I think I need to refamiliarize myself with what "subtree" watches do.
Maybe I misunderstood what they do. I'll take a look.

> 
> > >
> > > I was looking into that as well, using the example of nfsd_acceptable()
> > > to implement the subtree permission check.
> > >
> > > The problem here is that even if unprivileged users cannot compromise
> > > security, they can still cause significant CPU overhead either queueing
> > > events or filtering events and that is something I haven't been able to
> > > figure out a way to escape from.
> > >
> > > BUT, if you allow userns admin to setup subtree watches (a.k.a filtered
> > > filesystem marks) on a userns filesystem/idmapped mount, now users
> >
> > I think that sounds reasonable.
> > If the mount really is idmapped, it might be interesting to consider
> > checking for privilege in the mnt_userns in addition to the regular
> > permission checks that fanotify performs.
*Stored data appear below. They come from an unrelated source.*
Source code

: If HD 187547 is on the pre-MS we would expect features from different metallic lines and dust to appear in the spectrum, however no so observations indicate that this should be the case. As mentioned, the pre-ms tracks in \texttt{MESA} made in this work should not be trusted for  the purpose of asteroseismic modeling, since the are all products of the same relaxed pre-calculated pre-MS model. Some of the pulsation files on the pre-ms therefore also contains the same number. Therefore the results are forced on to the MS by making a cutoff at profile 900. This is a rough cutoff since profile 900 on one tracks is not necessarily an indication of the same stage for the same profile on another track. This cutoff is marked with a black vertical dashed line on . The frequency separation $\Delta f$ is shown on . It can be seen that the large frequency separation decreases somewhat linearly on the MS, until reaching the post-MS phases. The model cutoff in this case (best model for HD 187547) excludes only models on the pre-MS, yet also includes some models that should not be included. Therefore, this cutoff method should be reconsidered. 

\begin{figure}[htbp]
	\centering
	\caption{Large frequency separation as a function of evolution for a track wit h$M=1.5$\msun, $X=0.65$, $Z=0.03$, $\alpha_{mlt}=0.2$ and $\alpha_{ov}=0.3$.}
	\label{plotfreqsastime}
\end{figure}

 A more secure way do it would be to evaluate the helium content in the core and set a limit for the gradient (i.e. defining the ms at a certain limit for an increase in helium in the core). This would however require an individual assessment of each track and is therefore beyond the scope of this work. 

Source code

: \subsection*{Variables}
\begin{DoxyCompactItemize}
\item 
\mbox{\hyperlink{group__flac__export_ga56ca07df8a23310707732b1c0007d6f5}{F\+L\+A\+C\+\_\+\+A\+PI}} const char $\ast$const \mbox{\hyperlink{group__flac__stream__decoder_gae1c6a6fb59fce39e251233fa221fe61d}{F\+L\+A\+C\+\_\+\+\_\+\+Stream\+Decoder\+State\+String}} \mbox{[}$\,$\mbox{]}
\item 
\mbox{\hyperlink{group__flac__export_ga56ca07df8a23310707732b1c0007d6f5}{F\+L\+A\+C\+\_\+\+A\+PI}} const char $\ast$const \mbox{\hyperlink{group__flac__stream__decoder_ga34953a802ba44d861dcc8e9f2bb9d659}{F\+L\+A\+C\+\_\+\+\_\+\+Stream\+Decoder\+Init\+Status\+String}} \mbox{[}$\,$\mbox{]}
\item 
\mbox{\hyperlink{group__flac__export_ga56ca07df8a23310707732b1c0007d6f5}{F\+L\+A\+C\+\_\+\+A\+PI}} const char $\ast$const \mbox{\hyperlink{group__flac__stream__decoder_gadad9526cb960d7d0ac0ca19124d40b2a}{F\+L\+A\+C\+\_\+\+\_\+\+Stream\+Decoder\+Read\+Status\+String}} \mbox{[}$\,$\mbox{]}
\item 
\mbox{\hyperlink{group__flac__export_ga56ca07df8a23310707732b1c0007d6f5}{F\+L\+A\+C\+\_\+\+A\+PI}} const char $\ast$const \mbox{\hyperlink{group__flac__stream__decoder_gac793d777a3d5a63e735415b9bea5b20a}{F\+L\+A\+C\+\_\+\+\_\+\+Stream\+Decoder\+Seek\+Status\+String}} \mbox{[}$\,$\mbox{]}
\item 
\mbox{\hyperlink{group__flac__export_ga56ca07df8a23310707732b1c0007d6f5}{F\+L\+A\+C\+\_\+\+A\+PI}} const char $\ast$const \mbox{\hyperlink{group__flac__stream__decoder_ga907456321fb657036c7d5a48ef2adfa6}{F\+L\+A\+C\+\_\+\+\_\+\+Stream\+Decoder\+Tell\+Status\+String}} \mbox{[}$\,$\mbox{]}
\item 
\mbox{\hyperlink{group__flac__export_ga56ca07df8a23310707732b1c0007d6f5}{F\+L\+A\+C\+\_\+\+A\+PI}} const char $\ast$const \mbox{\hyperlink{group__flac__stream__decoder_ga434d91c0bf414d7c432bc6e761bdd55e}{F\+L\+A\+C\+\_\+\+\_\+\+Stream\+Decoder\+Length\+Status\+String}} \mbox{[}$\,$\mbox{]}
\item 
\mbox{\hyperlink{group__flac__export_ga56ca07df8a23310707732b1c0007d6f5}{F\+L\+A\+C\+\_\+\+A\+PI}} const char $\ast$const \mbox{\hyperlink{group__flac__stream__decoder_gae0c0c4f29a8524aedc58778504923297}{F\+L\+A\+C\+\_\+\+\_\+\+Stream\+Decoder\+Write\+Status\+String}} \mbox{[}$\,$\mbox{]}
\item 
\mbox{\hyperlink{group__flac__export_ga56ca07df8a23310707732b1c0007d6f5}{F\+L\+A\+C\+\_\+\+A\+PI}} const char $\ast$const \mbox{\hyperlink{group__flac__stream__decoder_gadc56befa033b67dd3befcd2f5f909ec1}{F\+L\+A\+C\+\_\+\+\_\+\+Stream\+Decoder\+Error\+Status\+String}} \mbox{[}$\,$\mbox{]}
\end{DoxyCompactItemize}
My (equally handwavy) thinking
> > is that this might allow for a nice feature where the creator of the
> > mount (e.g. systemd) can block the creation of subtree watches by
> > attaching a mnt_userns to the mnt that the user has no privilege in.
> > (Just a thought.).
> >
> 
> Currently, (upstream) only init_userns CAP_SYS_ADMIN can setup
> fanotify watches.
> In linux-next, unprivileged user can already setup inode watches
> (i.e. like inotify).

Just to clarify: you mean "unprivileged" as in non-root users in
init_user_ns and therefore also users in non-init userns. That's what
inotify allows you. This would probably allows us to use fanotify
instead of the hand-rolled recursive notify watching we currently do and
that I linked to above.

> 
> So I am not sure what you are referring to by "block the creation of
> subtree watches".
> 
> If systemd were to idmap my home dir to mnt_userns where my user
> has CAP_SYS_ADMIN, then allowing my user to setup a watch for
> all events on that mount should not be too hard.

Right, that was essentially what my comment was about.

> If you think that is useful and you want to play with this feature I can
> provide a WIP branch soon.

I would like to first play with the support for unprivileged fanotify
but sure, it does sound useful!

Christian